Philip M. Reger, The University of Western Ontario

Abstract

Chondrules are ubiquitous igneous spherules, the main constituents of ordinary chondrites, and are considered to be critical building blocks of planetesimals, yet their age and formation mechanism(s) remain debated. Differences between ages determined from the long-lived Pb-Pb and the short-lived 26Al-26Mg chronometers have been attributed to the heterogeneous distribution of 26Al in the solar nebula, a radionuclide that was responsible for early differentiation of planetesimals.

To evaluate this hypothesis, the 26Al-26Mg and the 207Pb-206Pb isotopic compositions were both measured by multi-collector ICP-MS in individual chondrules and igneous clasts in unequilibrated ordinary chondrites, and three achondrites. A subset of the chondrules were also analyzed by in situ 26Al-26Mg secondary ionization mass spectrometry (SIMS), to compare with their bulk Mg model ages and Pb-Pb ages, and for 54Cr isotopic anomalies. A comparison between bulk Mg model ages and Pb-Pb ages in the same chondrules suggests that the absolute ages for CAIs may be too young, and that Pb-Pb ages date precursor formation rather than time of crystallization. Precursors may have been previous generations of chondrules that were recycled by transient shock waves in the protoplanetary disk.

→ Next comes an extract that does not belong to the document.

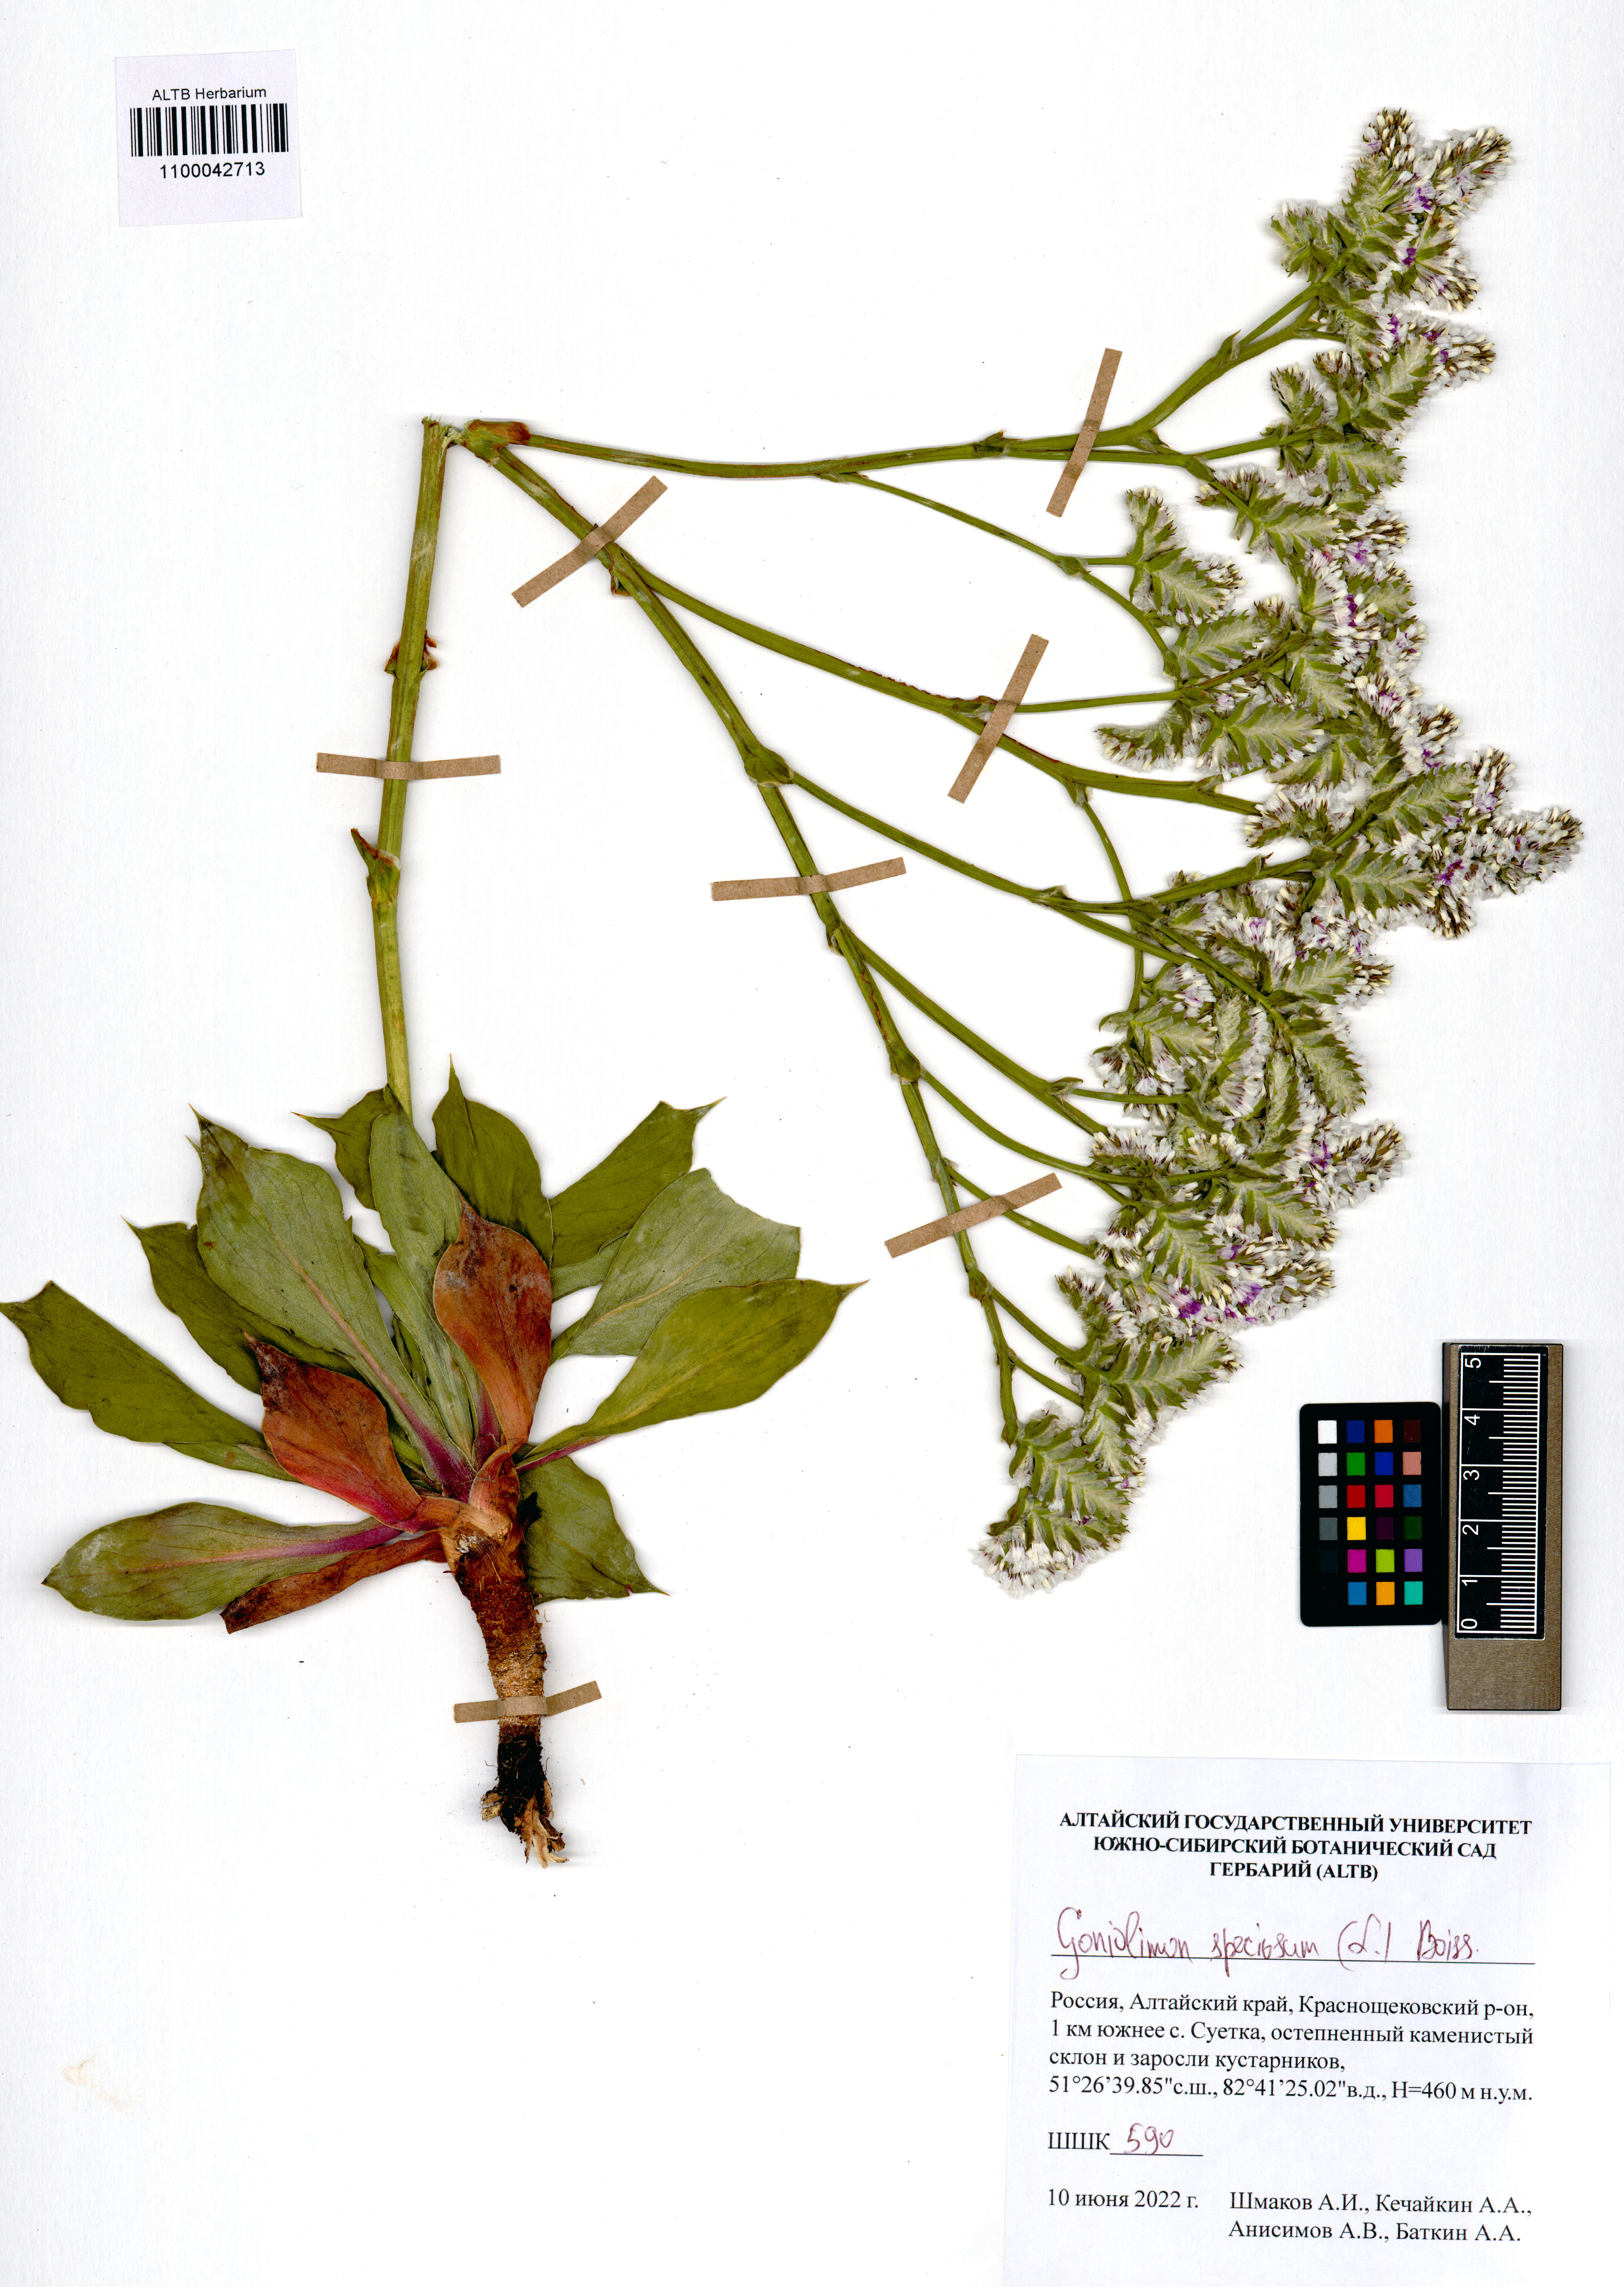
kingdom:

Chronological results of EC 002 date its crystallization at 4566 Ma which is the oldest evidence of planetary crust formation. Analysis of two angrites NWA 10463 and NWA 8535 indicate a more diverse suite of processes that shaped the evolution of the angrite parent body and differentiation of early formed planetesimals.

All together, the presented results support a homogeneous distribution of 26Al in the solar nebula.